[Collected data]
Segment Open
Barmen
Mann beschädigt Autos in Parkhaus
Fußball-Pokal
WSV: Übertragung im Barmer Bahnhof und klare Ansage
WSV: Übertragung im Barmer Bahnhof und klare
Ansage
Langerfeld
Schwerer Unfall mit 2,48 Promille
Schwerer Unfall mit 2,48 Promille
Segment Closed
TASK GOAL: Could you recast the lines from all the items as a numbered list, leaving out any blank lines?

TASK OUTPUT:
1. Barmen
2. Mann beschädigt Autos in Parkhaus
3. Fußball-Pokal
4. WSV: Übertragung im Barmer Bahnhof und klare Ansage
5. WSV: Übertragung im Barmer Bahnhof und klare
6. Ansage
7. Langerfeld
8. Schwerer Unfall mit 2,48 Promille
9. Schwerer Unfall mit 2,48 Promille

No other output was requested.